Passage to read:
Sunday, January 15, 2012

The Iron Lady

Dad having suggested a visit so see the  film "The Iron Lady" at Wimbledon's HMV cinema for a 92nd birthday present,  yesterday we watched the film with him,  mum (herself 95) and little sister. The ages of maytrees' aged Ps are worth mentioning as one of the criticisms of the film arises from the fact that Mrs Thatcher is still very much alive so the depiction in the film of  her infirmities of dementia of some kind is  said by some to be tasteless if not unkind. Aged Ps' comments after the film were not   that the film was unkind but that they would have preferred more on politics and less on human frailty.

But for dad suggesting this cinema trip as a birthday present I would probably not have taken the trouble to see The Iron Lady. The last outing to a politically inspired production made by mrs maytrees and I was   by chance to to '13' at the National a week ago and that was indeed invigorating but the one before that was in 2004 to David Hare's The Permanent Way also at  at the National. The Permanent Way was unbalanced  in blaming the  then  recent railway tragedies eg at Paddington  on the de-nationalisation of British Railways but conveniently overlooked the fact that  earlier fatal tragedies such as those at Clapham Junction and at Hither Green had occurred when the railways were  all state owned. 13 was invigorating fiction  the Permanent Way  was portrayed as fact and being so irritatingly unbalanced and not enjoyable. I assumed The Iron Lady would be in the latter category.

Excerpts from a spatial dataset:
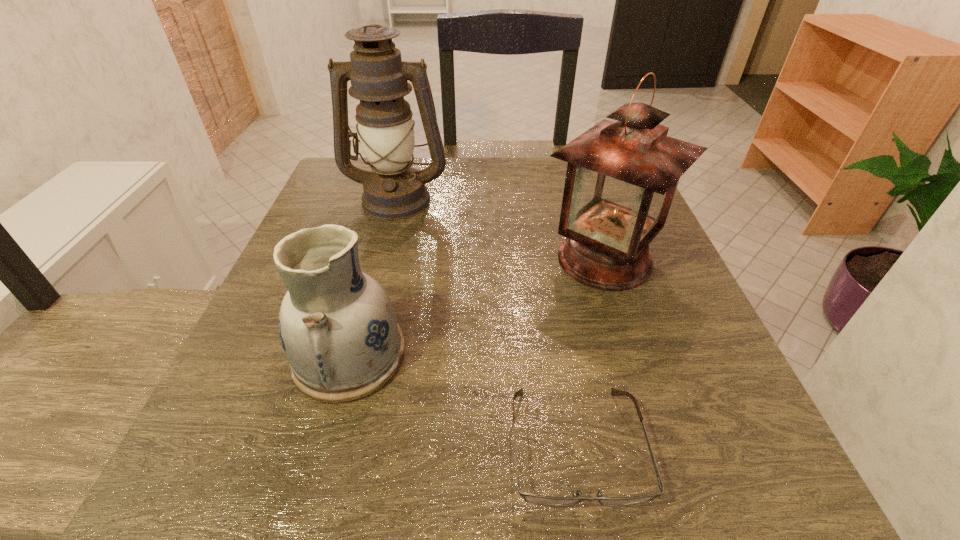
I want to click on the third closest object relative to the pottery, so click(394, 190).

You are a GUI agent. You are given a task and a screenshot of the screen. Output one action in this format:
    pyautogui.click(x=<x>, y=<y>)
    Task: Click on the object that is the third closest to the pottery
    
    Given the screenshot: What is the action you would take?
    pyautogui.click(x=394, y=190)

Find the location of `free space that satisfies the following two spatial constraints: 1. on the front side of the nearer oil lamp; 2. on the left side of the farthest object`. free space that satisfies the following two spatial constraints: 1. on the front side of the nearer oil lamp; 2. on the left side of the farthest object is located at coordinates (381, 259).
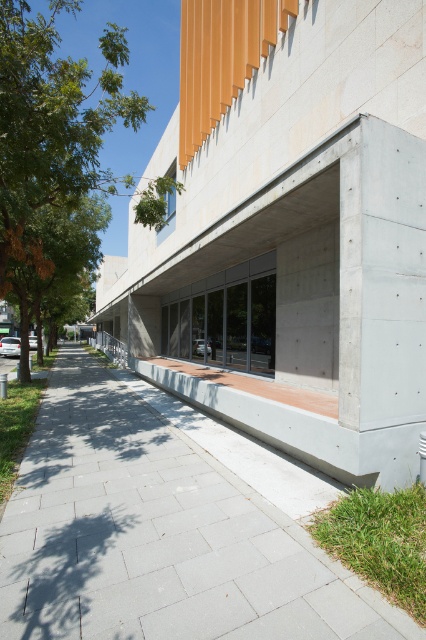
Describe the element at coordinates (166, 529) in the screenshot. I see `gray concrete pavement at center` at that location.

The image size is (426, 640). I want to click on gray concrete pavement at center, so click(166, 529).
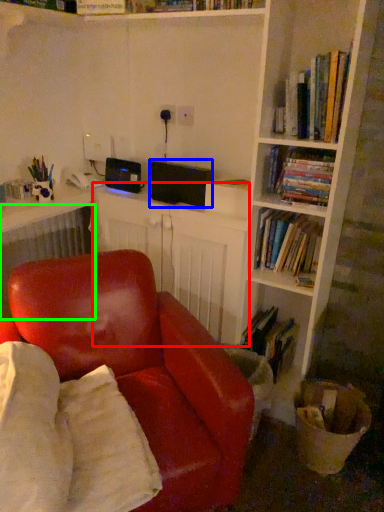
Question: Which is nearer to the computer desk (highlighted by a red box)? speaker (highlighted by a blue box) or radiator (highlighted by a green box).

Choices:
 (A) speaker
 (B) radiator

Answer: (A)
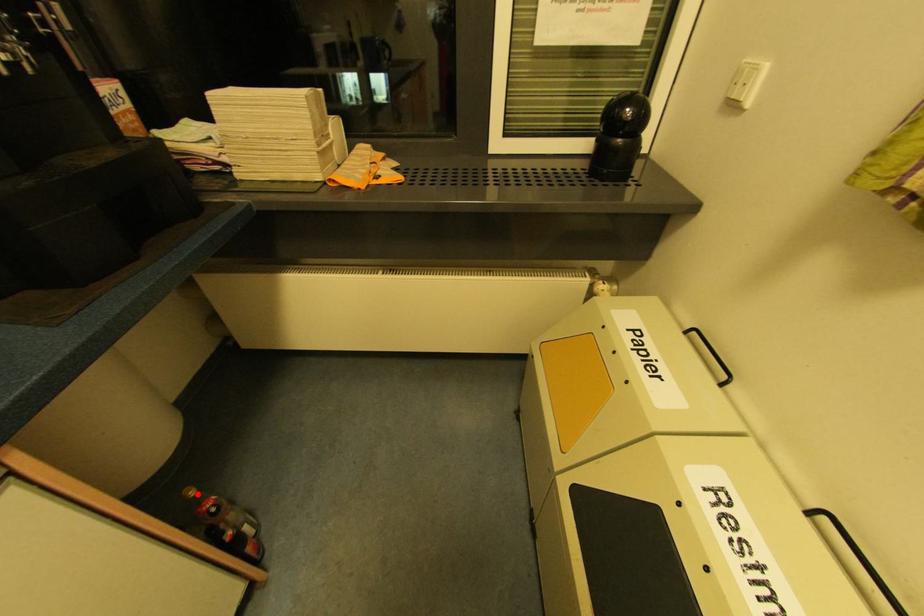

The request: Turn the paragraph of the blog post that begins "Dad having suggested a visit" into a short bulleted list that keeps its main facts. Rely on the blog post alone, not on the material.

Task solution:
- Dad suggested seeing the film "The Iron Lady" at Wimbledon's HMV cinema as a present for his 92nd birthday.
- Yesterday the writer watched it with him, mum (aged 95), and little sister.
- The parents' ages matter because some critics call the film's depiction of Mrs Thatcher's dementia tasteless or even unkind, since she is still alive.
- Afterward, the parents didn't call the film unkind but said they would have preferred more politics and less human frailty.